Exercise directions: The listing that follows must be retyped exactly, without its pictures.
** Opening Provided records block **
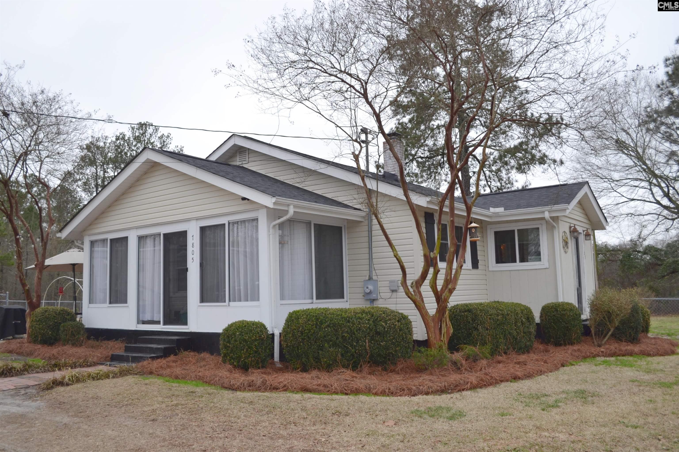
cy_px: 226
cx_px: 340
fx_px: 566
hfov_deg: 61.9
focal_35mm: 30
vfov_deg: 43.6
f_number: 4
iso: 100
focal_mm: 20
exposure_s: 1/160
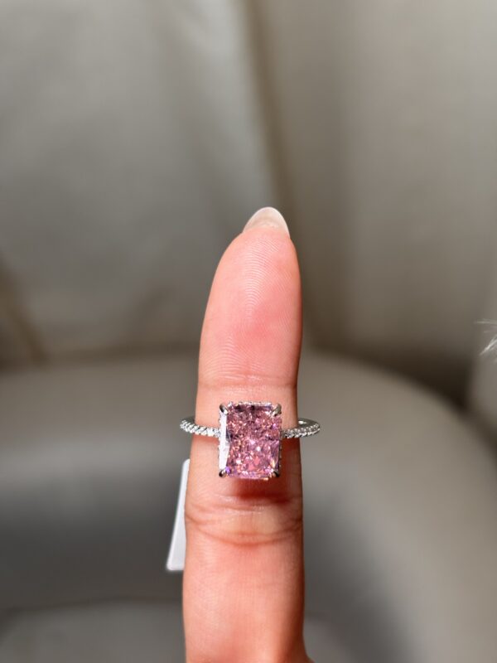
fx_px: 995
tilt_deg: -57.2
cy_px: 332
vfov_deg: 36.8
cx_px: 248
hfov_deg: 28.0
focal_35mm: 52
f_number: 1.6
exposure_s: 1/167
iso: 64
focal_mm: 5.96
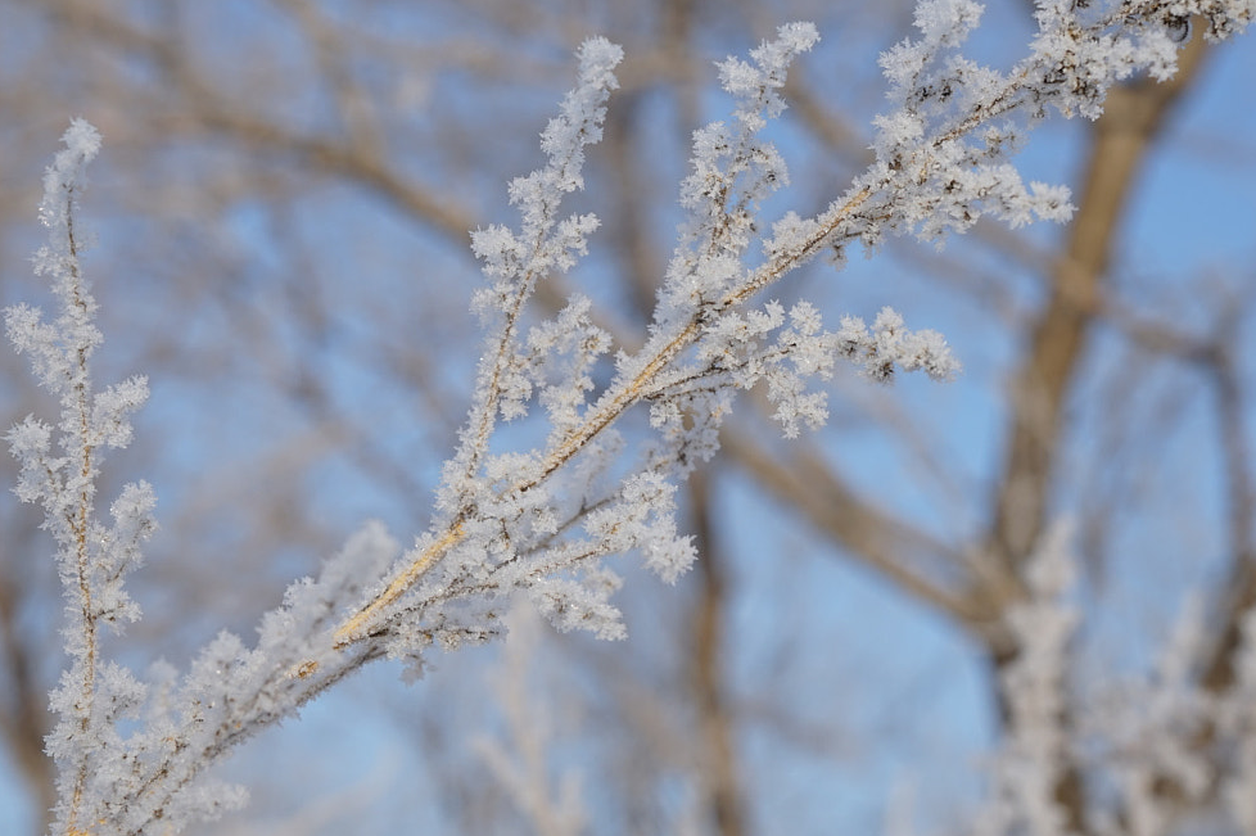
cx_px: 633
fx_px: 2511
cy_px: 290
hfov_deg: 28.1
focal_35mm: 72
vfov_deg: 18.9
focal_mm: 44
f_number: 9
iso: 100
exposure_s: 1/160
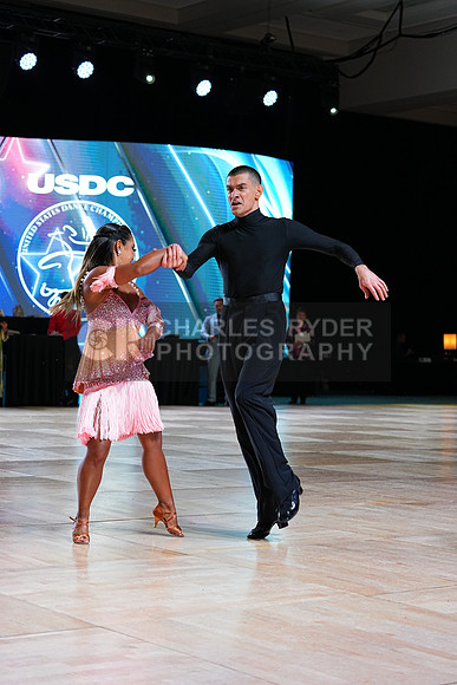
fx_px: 1370
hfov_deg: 18.9
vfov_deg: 28.1
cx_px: 228
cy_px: 342
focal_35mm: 72
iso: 1000
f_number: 4
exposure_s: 1/400
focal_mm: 72
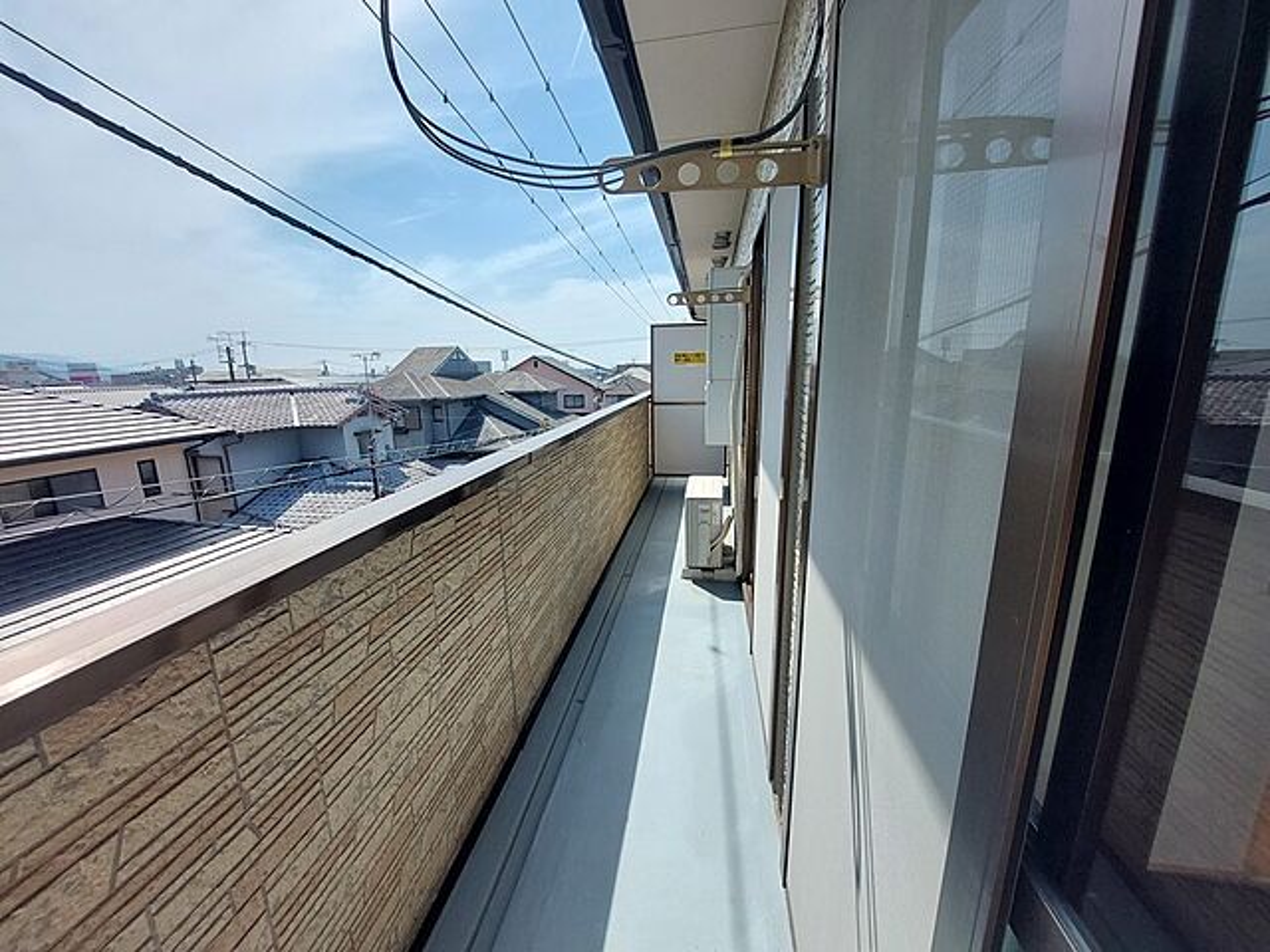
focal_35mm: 13
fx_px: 477
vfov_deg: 89.9
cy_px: 476
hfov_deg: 106.2
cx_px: 635
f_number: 2.2
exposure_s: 1/1131
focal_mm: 1.74
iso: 50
** Closing Provided records block **
Answer to the problem:
cy_px: 226
cx_px: 340
fx_px: 566
hfov_deg: 61.9
focal_35mm: 30
vfov_deg: 43.6
f_number: 4
iso: 100
focal_mm: 20
exposure_s: 1/160
fx_px: 995
tilt_deg: -57.2
cy_px: 332
vfov_deg: 36.8
cx_px: 248
hfov_deg: 28.0
focal_35mm: 52
f_number: 1.6
exposure_s: 1/167
iso: 64
focal_mm: 5.96
cx_px: 633
fx_px: 2511
cy_px: 290
hfov_deg: 28.1
focal_35mm: 72
vfov_deg: 18.9
focal_mm: 44
f_number: 9
iso: 100
exposure_s: 1/160
fx_px: 1370
hfov_deg: 18.9
vfov_deg: 28.1
cx_px: 228
cy_px: 342
focal_35mm: 72
iso: 1000
f_number: 4
exposure_s: 1/400
focal_mm: 72
focal_35mm: 13
fx_px: 477
vfov_deg: 89.9
cy_px: 476
hfov_deg: 106.2
cx_px: 635
f_number: 2.2
exposure_s: 1/1131
focal_mm: 1.74
iso: 50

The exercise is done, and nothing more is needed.